[Opening RECORDS FOR THIS TASK section]

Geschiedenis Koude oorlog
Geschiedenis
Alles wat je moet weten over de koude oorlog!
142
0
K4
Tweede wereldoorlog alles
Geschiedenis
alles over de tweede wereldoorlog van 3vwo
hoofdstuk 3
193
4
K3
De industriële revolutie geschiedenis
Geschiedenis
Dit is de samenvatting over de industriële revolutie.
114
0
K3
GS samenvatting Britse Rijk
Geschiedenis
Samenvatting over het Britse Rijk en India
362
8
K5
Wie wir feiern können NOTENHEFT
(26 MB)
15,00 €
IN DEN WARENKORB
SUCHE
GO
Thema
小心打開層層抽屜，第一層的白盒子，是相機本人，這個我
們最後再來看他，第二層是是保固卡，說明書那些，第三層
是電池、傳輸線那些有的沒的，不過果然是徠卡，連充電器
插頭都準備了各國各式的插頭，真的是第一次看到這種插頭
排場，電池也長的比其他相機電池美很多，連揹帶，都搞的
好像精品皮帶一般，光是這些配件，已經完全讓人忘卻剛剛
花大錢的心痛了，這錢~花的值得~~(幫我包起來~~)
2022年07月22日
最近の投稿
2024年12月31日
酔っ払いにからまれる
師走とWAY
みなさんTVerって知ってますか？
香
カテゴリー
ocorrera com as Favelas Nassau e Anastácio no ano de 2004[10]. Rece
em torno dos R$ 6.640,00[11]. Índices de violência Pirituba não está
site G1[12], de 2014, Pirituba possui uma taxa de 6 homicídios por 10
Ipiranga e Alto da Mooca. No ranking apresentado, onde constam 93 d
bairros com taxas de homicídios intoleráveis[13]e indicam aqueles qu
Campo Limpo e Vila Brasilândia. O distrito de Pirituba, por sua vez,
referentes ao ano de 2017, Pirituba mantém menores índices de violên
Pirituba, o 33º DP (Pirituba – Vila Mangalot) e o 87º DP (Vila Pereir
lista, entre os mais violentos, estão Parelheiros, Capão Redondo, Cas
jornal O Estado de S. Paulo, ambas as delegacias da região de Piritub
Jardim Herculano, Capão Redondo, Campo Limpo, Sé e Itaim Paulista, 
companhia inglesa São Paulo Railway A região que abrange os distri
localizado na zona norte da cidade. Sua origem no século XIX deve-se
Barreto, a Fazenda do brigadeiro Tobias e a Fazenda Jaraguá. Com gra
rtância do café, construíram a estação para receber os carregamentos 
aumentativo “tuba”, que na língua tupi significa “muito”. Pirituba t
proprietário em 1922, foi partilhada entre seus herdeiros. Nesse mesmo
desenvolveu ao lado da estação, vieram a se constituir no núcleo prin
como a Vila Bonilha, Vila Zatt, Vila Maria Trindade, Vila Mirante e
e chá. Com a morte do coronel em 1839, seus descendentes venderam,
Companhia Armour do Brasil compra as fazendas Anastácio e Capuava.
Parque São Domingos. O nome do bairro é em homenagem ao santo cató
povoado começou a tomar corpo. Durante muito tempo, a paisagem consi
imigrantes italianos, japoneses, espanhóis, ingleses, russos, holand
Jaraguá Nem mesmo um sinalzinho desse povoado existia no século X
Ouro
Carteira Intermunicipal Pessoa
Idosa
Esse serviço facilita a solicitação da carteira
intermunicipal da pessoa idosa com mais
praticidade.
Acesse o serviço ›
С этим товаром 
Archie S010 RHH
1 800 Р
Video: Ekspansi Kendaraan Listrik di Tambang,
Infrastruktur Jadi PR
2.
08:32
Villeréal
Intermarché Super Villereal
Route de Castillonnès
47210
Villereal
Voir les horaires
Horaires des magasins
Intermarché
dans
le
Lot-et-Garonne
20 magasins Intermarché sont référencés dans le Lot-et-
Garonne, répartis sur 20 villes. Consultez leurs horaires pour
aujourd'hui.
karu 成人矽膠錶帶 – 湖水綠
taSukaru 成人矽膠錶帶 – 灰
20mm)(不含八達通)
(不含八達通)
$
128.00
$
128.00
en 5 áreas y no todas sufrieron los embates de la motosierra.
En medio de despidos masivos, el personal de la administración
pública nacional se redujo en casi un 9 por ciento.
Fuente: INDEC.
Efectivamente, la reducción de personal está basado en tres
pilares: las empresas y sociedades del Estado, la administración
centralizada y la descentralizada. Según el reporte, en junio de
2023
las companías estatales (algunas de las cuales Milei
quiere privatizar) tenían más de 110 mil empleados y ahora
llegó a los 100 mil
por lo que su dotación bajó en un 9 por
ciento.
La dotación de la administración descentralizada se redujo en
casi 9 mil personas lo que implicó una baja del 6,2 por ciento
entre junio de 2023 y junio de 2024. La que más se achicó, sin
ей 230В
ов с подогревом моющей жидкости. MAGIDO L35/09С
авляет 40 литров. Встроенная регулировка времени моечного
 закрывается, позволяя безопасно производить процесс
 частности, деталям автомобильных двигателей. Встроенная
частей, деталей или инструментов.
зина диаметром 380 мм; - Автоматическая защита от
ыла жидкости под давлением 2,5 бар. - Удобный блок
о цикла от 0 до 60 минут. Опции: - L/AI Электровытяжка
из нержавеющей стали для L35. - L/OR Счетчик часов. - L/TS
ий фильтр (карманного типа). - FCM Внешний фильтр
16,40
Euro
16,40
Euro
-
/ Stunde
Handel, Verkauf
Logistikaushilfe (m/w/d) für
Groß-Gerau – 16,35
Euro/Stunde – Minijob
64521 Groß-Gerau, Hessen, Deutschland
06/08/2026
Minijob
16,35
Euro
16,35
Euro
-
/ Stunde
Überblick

[Closing RECORDS FOR THIS TASK section]

TASK TO CARRY OUT:
Render every line above as a Markdown table with the columns n and Line, giving each line's row number under n and its text under Line. Leave out any blank lines.

REPLY:
| n | Line |
|---|---|
| 1 | Geschiedenis Koude oorlog |
| 2 | Geschiedenis |
| 3 | Alles wat je moet weten over de koude oorlog! |
| 4 | 142 |
| 5 | 0 |
| 6 | K4 |
| 7 | Tweede wereldoorlog alles |
| 8 | Geschiedenis |
| 9 | alles over de tweede wereldoorlog van 3vwo |
| 10 | hoofdstuk 3 |
| 11 | 193 |
| 12 | 4 |
| 13 | K3 |
| 14 | De industriële revolutie geschiedenis |
| 15 | Geschiedenis |
| 16 | Dit is de samenvatting over de industriële revolutie. |
| 17 | 114 |
| 18 | 0 |
| 19 | K3 |
| 20 | GS samenvatting Britse Rijk |
| 21 | Geschiedenis |
| 22 | Samenvatting over het Britse Rijk en India |
| 23 | 362 |
| 24 | 8 |
| 25 | K5 |
| 26 | Wie wir feiern können NOTENHEFT |
| 27 | (26 MB) |
| 28 | 15,00 € |
| 29 | IN DEN WARENKORB |
| 30 | SUCHE |
| 31 | GO |
| 32 | Thema |
| 33 | 小心打開層層抽屜，第一層的白盒子，是相機本人，這個我 |
| 34 | 們最後再來看他，第二層是是保固卡，說明書那些，第三層 |
| 35 | 是電池、傳輸線那些有的沒的，不過果然是徠卡，連充電器 |
| 36 | 插頭都準備了各國各式的插頭，真的是第一次看到這種插頭 |
| 37 | 排場，電池也長的比其他相機電池美很多，連揹帶，都搞的 |
| 38 | 好像精品皮帶一般，光是這些配件，已經完全讓人忘卻剛剛 |
| 39 | 花大錢的心痛了，這錢~花的值得~~(幫我包起來~~) |
| 40 | 2022年07月22日 |
| 41 | 最近の投稿 |
| 42 | 2024年12月31日 |
| 43 | 酔っ払いにからまれる |
| 44 | 師走とWAY |
| 45 | みなさんTVerって知ってますか？ |
| 46 | 香 |
| 47 | カテゴリー |
| 48 | ocorrera com as Favelas Nassau e Anastácio no ano de 2004[10]. Rece |
| 49 | em torno dos R$ 6.640,00[11]. Índices de violência Pirituba não está |
| 50 | site G1[12], de 2014, Pirituba possui uma taxa de 6 homicídios por 10 |
| 51 | Ipiranga e Alto da Mooca. No ranking apresentado, onde constam 93 d |
| 52 | bairros com taxas de homicídios intoleráveis[13]e indicam aqueles qu |
| 53 | Campo Limpo e Vila Brasilândia. O distrito de Pirituba, por sua vez, |
| 54 | referentes ao ano de 2017, Pirituba mantém menores índices de violên |
| 55 | Pirituba, o 33º DP (Pirituba – Vila Mangalot) e o 87º DP (Vila Pereir |
| 56 | lista, entre os mais violentos, estão Parelheiros, Capão Redondo, Cas |
| 57 | jornal O Estado de S. Paulo, ambas as delegacias da região de Piritub |
| 58 | Jardim Herculano, Capão Redondo, Campo Limpo, Sé e Itaim Paulista,  |
| 59 | companhia inglesa São Paulo Railway A região que abrange os distri |
| 60 | localizado na zona norte da cidade. Sua origem no século XIX deve-se |
| 61 | Barreto, a Fazenda do brigadeiro Tobias e a Fazenda Jaraguá. Com gra |
| 62 | rtância do café, construíram a estação para receber os carregamentos  |
| 63 | aumentativo “tuba”, que na língua tupi significa “muito”. Pirituba t |
| 64 | proprietário em 1922, foi partilhada entre seus herdeiros. Nesse mesmo |
| 65 | desenvolveu ao lado da estação, vieram a se constituir no núcleo prin |
| 66 | como a Vila Bonilha, Vila Zatt, Vila Maria Trindade, Vila Mirante e |
| 67 | e chá. Com a morte do coronel em 1839, seus descendentes venderam, |
| 68 | Companhia Armour do Brasil compra as fazendas Anastácio e Capuava. |
| 69 | Parque São Domingos. O nome do bairro é em homenagem ao santo cató |
| 70 | povoado começou a tomar corpo. Durante muito tempo, a paisagem consi |
| 71 | imigrantes italianos, japoneses, espanhóis, ingleses, russos, holand |
| 72 | Jaraguá Nem mesmo um sinalzinho desse povoado existia no século X |
| 73 | Ouro |
| 74 | Carteira Intermunicipal Pessoa |
| 75 | Idosa |
| 76 | Esse serviço facilita a solicitação da carteira |
| 77 | intermunicipal da pessoa idosa com mais |
| 78 | praticidade. |
| 79 | Acesse o serviço › |
| 80 | С этим товаром  |
| 81 | Archie S010 RHH |
| 82 | 1 800 Р |
| 83 | Video: Ekspansi Kendaraan Listrik di Tambang, |
| 84 | Infrastruktur Jadi PR |
| 85 | 2. |
| 86 | 08:32 |
| 87 | Villeréal |
| 88 | Intermarché Super Villereal |
| 89 | Route de Castillonnès |
| 90 | 47210 |
| 91 | Villereal |
| 92 | Voir les horaires |
| 93 | Horaires des magasins |
| 94 | Intermarché |
| 95 | dans |
| 96 | le |
| 97 | Lot-et-Garonne |
| 98 | 20 magasins Intermarché sont référencés dans le Lot-et- |
| 99 | Garonne, répartis sur 20 villes. Consultez leurs horaires pour |
| 100 | aujourd'hui. |
| 101 | karu 成人矽膠錶帶 – 湖水綠 |
| 102 | taSukaru 成人矽膠錶帶 – 灰 |
| 103 | 20mm)(不含八達通) |
| 104 | (不含八達通) |
| 105 | $ |
| 106 | 128.00 |
| 107 | $ |
| 108 | 128.00 |
| 109 | en 5 áreas y no todas sufrieron los embates de la motosierra. |
| 110 | En medio de despidos masivos, el personal de la administración |
| 111 | pública nacional se redujo en casi un 9 por ciento. |
| 112 | Fuente: INDEC. |
| 113 | Efectivamente, la reducción de personal está basado en tres |
| 114 | pilares: las empresas y sociedades del Estado, la administración |
| 115 | centralizada y la descentralizada. Según el reporte, en junio de |
| 116 | 2023 |
| 117 | las companías estatales (algunas de las cuales Milei |
| 118 | quiere privatizar) tenían más de 110 mil empleados y ahora |
| 119 | llegó a los 100 mil |
| 120 | por lo que su dotación bajó en un 9 por |
| 121 | ciento. |
| 122 | La dotación de la administración descentralizada se redujo en |
| 123 | casi 9 mil personas lo que implicó una baja del 6,2 por ciento |
| 124 | entre junio de 2023 y junio de 2024. La que más se achicó, sin |
| 125 | ей 230В |
| 126 | ов с подогревом моющей жидкости. MAGIDO L35/09С |
| 127 | авляет 40 литров. Встроенная регулировка времени моечного |
| 128 |  закрывается, позволяя безопасно производить процесс |
| 129 |  частности, деталям автомобильных двигателей. Встроенная |
| 130 | частей, деталей или инструментов. |
| 131 | зина диаметром 380 мм; - Автоматическая защита от |
| 132 | ыла жидкости под давлением 2,5 бар. - Удобный блок |
| 133 | о цикла от 0 до 60 минут. Опции: - L/AI Электровытяжка |
| 134 | из нержавеющей стали для L35. - L/OR Счетчик часов. - L/TS |
| 135 | ий фильтр (карманного типа). - FCM Внешний фильтр |
| 136 | 16,40 |
| 137 | Euro |
| 138 | 16,40 |
| 139 | Euro |
| 140 | - |
| 141 | / Stunde |
| 142 | Handel, Verkauf |
| 143 | Logistikaushilfe (m/w/d) für |
| 144 | Groß-Gerau – 16,35 |
| 145 | Euro/Stunde – Minijob |
| 146 | 64521 Groß-Gerau, Hessen, Deutschland |
| 147 | 06/08/2026 |
| 148 | Minijob |
| 149 | 16,35 |
| 150 | Euro |
| 151 | 16,35 |
| 152 | Euro |
| 153 | - |
| 154 | / Stunde |
| 155 | Überblick |